Researchers said this week that a “diminutive” dinosaur from China is the first to sport a so-called “bandit mask” pattern around its eyes, an evolutionary feature common in modern-day mammals and birds, including raccoons.
Sinosauropteryx prima first made a splash back in 1996 when it was unveiled as the first non-avian dinosaur to have plumage, with a defined line of fluff clearly visible along its neck and tail. Then, in 2010, paleontologists announced that they had recovered the ancient color pattern of this dinosaur from the distribution of pigment-carrying organelles in the fluff, its tail banded rust and white. Now a new study by University of Bristol paleontologist Jakob Vinther and colleagues has further refined our image of what this dinosaur was like in life.
“We thought that perhaps more information could be gleaned from taking high resolution images with crossed polarized light,” Vinther says—and that effort produced a new image, which could offer additional clues about how and where the cuddly-looking carnivore lived.
The new image of Sinosauropteryx is of an almost raccoon-like dinosaur. The restoration Vinther and colleagues have produced sports the familiar banded tail, visible just by looking at the fossil itself. But the dinosaur also appears to have an eye mask and a countershaded pattern on its body, with rust-colored protofeathers above and white fluff below.
This new pattern not only comes from what was preserved on a pair of exceptional Sinosauropteryx fossils, but what was not. Vinther and colleagues found preserved protofeathers around the dinosaurs’ eyes, chest, back and tail. Yet, the researchers argue, the dinosaur was probably even fluffier than a first glance would suggest. That’s because the protofeathers in those blank spots were unpigmented, Vinther and colleagues argue, and so they decayed while the red, pigmented protofeathers persisted thanks to their sturdier structure.
University of Maryland paleontologist Thomas Holtz urges some caution over this interpretation, however. While it’s possible that the bald spots on the fossils are places where white protofeathers were not preserved, Holtz points out the possibility that there could have been colored fluff there that was lost after death. “Decaying bodies can slough off outer layers in part or in whole,” Holtz says, “so I would be more cautious than they are about the ‘absence of evidence equals preserve of white’ hypothesis.” Still, Holtz says, “the reconstruction looks like a reasonable speculation of a living animal, so I wouldn’t be surprised if it turns out to be accurate.”
Restoring the color palette of long-deceased dinosaurs is about more than sending paleoartists back to their easels, though. Vinther and colleagues point out how dinosaur color might offer clues to dinosaur biology that would otherwise remain hidden. The bandit mask, Vinther says, is “a common pattern in birds and seems to either disguise the eye or reduce glare,” making it easier for them to see in bright habitats while also hiding their own eyes and making the bandits harder to see.
The color pattern of Sinosauropteryx might also tell us something about where this dinosaur liked to roam. Countershaded color patterns are a form of camouflage, and through light tests on 3D models the researchers propose that pattern on Sinosauropteryx best fits life in a more open habitat. This would have been a risky move.

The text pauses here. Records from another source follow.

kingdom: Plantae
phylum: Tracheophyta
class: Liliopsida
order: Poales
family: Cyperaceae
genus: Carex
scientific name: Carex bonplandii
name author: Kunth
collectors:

There were larger predatory dinosaurs running around the same clearings, making camouflage all the more important for little Sinosauropteryx as it darted through the low-lying vegetation.
Regarding the connection between camouflage and ecology, Holtz notes, there are animals with Sinosauropteryx-like color patterns alive today that prefer more forested habitats. Tree kangaroos show countershading, Holtz says, and the forest-dwelling raccoon dogs wear color patterns much like Sinosauropteryx. Furthermore, University of Ghent feather expert Matthew Shawkey says, the dinosaur’s striped tail might have been pretty conspicuous. “I imagine that this would stick out like a sore thumb even if the abdomen is camouflaged by countershading,” Shawkey says, especially if this pattern was meant as a signal for Sinosauropteryx to communicate with each other.
More work needs to be done on tying patterns to habitat preferences, Holtz says, with any hypothesis about a dinosaur’s habits checked against clues from geology, prehistoric plants and fossil pollen.
Still, by refining these connections, paleontologists may be able to pull back the paleontological curtain on lost worlds. Drawing from his previous research restoring the coloration of a small horned dinosaur called Psittacosaurus, Vinther points out that this small herbivore likely preferred more closed, forested habitats. This could mean that even though Sinosauropteryx and Psittacosaurus were neighbors, they may never have met each other. “Perhaps we can in the future say which herbivores and theropods out of the many found in Jehol actually interacted regularly and which rarely saw each other,” Vinther says.
“Integument plays a hugely significant role in the lives of living animals,” Holtz says, “so the more we learn of it in fossil species, the better we can begin to interpret their life.” This goes beyond the fossil record. Efforts like shading in Sinosauropteryx could spur zoologists to get a better idea of how color relates to behavior and ecology in modern animals, allowing researchers to draw parallels between the past and present.
The study appears in Current Biology.